Security vulnerability report

mcptest security runs the deterministic red-team catalog over a server's tool/prompt/resource surface and reports findings. Beyond the terminal (--format pretty), the machine-readable JSON (--format json), and SARIF for code scanning (--format sarif), two formats produce a vulnerability report you can hand to a reviewer:

--format html: a self-contained HTML report, one file, no assets. Findings are grouped by severity (critical first), each shown as a card with its rule id, the definition it is about, the message, the concrete evidence that fired it, the OWASP LLM Top 10 category it maps to, and a one-line remediation. An OWASP coverage table follows.
--format md: the same content as GitHub-flavored Markdown, for PR comments and job summaries.

mcptest security --snapshot tools.json --format html > security.html
mcptest security --snapshot tools.json --format md   >> "$GITHUB_STEP_SUMMARY"

OWASP LLM Top 10 coverage

Each check in the catalog declares external references, including OWASP LLM Top 10 identifiers (for example OWASP LLM01). The report builds a coverage table from those references: one row per OWASP category, showing whether the catalog addresses it, which SEC-NNN rules cover it, and how many findings fired in that category on this run.

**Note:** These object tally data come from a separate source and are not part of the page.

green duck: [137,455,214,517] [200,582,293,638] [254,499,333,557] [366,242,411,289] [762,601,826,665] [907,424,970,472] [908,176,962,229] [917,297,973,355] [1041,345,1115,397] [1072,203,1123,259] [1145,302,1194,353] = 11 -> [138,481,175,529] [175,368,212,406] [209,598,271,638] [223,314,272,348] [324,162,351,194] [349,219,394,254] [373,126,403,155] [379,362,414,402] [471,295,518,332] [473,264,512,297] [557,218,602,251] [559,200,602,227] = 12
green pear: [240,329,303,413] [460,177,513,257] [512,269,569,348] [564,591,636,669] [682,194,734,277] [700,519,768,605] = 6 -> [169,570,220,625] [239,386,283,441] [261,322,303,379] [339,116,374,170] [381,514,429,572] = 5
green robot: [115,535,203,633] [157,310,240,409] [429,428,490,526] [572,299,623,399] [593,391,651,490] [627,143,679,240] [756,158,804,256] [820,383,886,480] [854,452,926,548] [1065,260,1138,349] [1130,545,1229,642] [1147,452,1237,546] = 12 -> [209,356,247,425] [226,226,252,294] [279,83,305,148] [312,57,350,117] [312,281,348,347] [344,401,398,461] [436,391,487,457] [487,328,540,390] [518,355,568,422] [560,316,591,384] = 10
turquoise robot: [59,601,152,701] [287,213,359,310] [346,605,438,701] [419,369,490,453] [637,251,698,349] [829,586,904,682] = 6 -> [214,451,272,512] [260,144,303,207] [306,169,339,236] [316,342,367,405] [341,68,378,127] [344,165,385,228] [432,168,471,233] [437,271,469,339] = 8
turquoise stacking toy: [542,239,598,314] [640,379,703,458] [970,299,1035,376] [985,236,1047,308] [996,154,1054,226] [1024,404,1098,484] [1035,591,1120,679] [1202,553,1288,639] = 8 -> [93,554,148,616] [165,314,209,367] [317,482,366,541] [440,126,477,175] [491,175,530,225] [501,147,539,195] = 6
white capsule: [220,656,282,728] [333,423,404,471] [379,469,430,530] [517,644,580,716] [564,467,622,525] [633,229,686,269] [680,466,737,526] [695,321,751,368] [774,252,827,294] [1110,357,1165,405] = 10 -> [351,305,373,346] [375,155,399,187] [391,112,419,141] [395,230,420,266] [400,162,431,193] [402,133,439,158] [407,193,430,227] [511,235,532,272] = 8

The OWASP LLM Top 10 (2025) categories are: LLM01 Prompt Injection, LLM02 Sensitive Information Disclosure, LLM03 Supply Chain, LLM04 Data and Model Poisoning, LLM05 Improper Output Handling, LLM06 Excessive Agency, LLM07 System Prompt Leakage, LLM08 Vector and Embedding Weaknesses, LLM09 Misinformation, and LLM10 Unbounded Consumption.

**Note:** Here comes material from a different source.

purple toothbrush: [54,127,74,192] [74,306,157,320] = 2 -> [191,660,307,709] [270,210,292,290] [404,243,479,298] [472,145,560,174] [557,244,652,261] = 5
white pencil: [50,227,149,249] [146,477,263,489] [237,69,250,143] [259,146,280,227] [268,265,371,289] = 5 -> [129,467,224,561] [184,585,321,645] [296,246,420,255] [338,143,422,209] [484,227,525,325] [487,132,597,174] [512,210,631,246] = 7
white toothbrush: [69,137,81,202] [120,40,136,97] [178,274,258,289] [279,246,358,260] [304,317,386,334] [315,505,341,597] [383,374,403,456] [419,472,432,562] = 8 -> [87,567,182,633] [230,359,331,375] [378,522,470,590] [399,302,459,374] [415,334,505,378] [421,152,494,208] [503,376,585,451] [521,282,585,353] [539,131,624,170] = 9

The coverage table is built from the bundled per-definition catalog (the surface lane), which is the same catalog SARIF rule definitions come from. The relational lanes (namespace, integrity, toxic-flow, trust-propagation) also contribute findings to the report; their findings render without an OWASP tag when the firing rule is not in the per-definition catalog.

A category with no covering rule is a coverage gap worth a new probe. Read the table to see where the catalog is thin before trusting a clean run.

OWASP coverage scope

Not every OWASP category is addressable as a deterministic predicate over a static tool, prompt, or resource definition. The table below records which lane covers each category and, where a category is out of scope for a black-box definition check, why.

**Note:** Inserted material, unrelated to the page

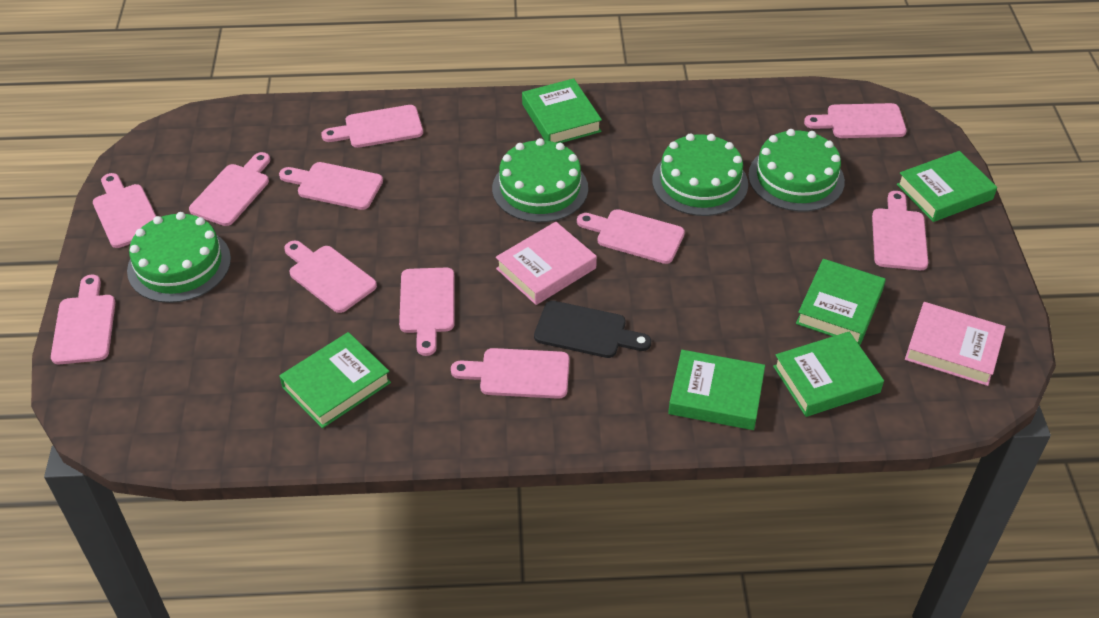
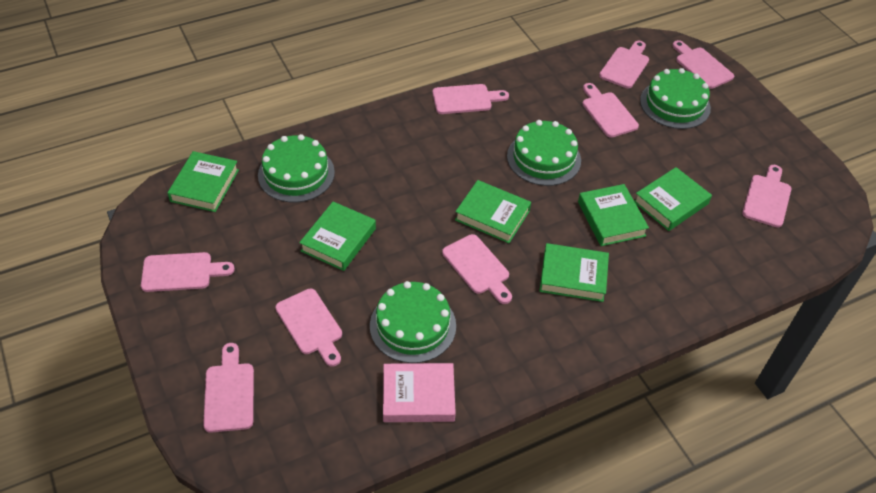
black cutting board: [534,301,651,358] = 1 -> none = 0
pink book: [496,222,597,305] [905,302,1006,386] = 2 -> [383,363,456,422] = 1
pink cutting board: [51,275,116,364] [93,173,156,248] [189,152,270,226] [279,162,383,210] [284,241,377,313] [321,105,423,148] [399,267,454,356] [451,348,570,399] [577,209,685,264] [804,103,907,138] [872,191,928,270] = 11 -> [141,252,235,292] [203,343,254,433] [275,289,342,367] [432,84,509,114] [442,234,512,304] [582,83,639,138] [599,41,649,88] [672,40,734,89] [742,165,791,228] = 9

OWASP category	Covered by	Notes
LLM01 Prompt Injection	surface (SEC-001)	Imperative model-directed text in a description.
LLM02 Sensitive Information Disclosure	surface (SEC-003, SEC-008)	Exfiltration directives and embedded secrets.
LLM03 Supply Chain	integrity lane	Rug-pull and schema-drift checks compare a current catalog against an approved baseline. Not a single-definition check, so it lives outside the per-definition surface catalog.
LLM04 Data and Model Poisoning	out of scope (runtime)	Poisoning is a runtime data-flow concern: it depends on what untrusted content actually reaches the model or a state-changing tool at call time. A static definition cannot show it.
LLM05 Improper Output Handling	out of scope (runtime)	Whether tool output is encoded or validated before it is acted on is observable only when the call runs, not from the definition.
LLM06 Excessive Agency	surface (SEC-009), capability lane	Unannotated destructive tools, plus the toxic-flow source-to-sink pairing check.
LLM07 System Prompt Leakage	surface (SEC-037)	A prompt or resource that embeds a system-instruction block carrying a secret. Tool-description secrets are SEC-008.
LLM08 Vector and Embedding Weaknesses	out of scope	Embedding and retrieval behavior is not visible in a tool/prompt/resource definition; there is no static signal to match.
LLM09 Misinformation	out of scope (runtime)	Factuality and context-faithfulness are graded on actual answers, handled by the eval lane, not by a static surface check.
LLM10 Unbounded Consumption	surface (SEC-036), probes lane	A list-like tool that declares no bound parameter is flagged statically; unbounded-response behavior at run time is handled by the active probes.

The runtime categories (LLM04, LLM05, LLM09) and the embedding category (LLM08) are deliberately left without a surface check rather than approximated with a heuristic that would mostly produce false positives. Adding a noisy check that fires on ordinary servers would erode trust in the deterministic verdict, which the security engine keeps free of guesswork.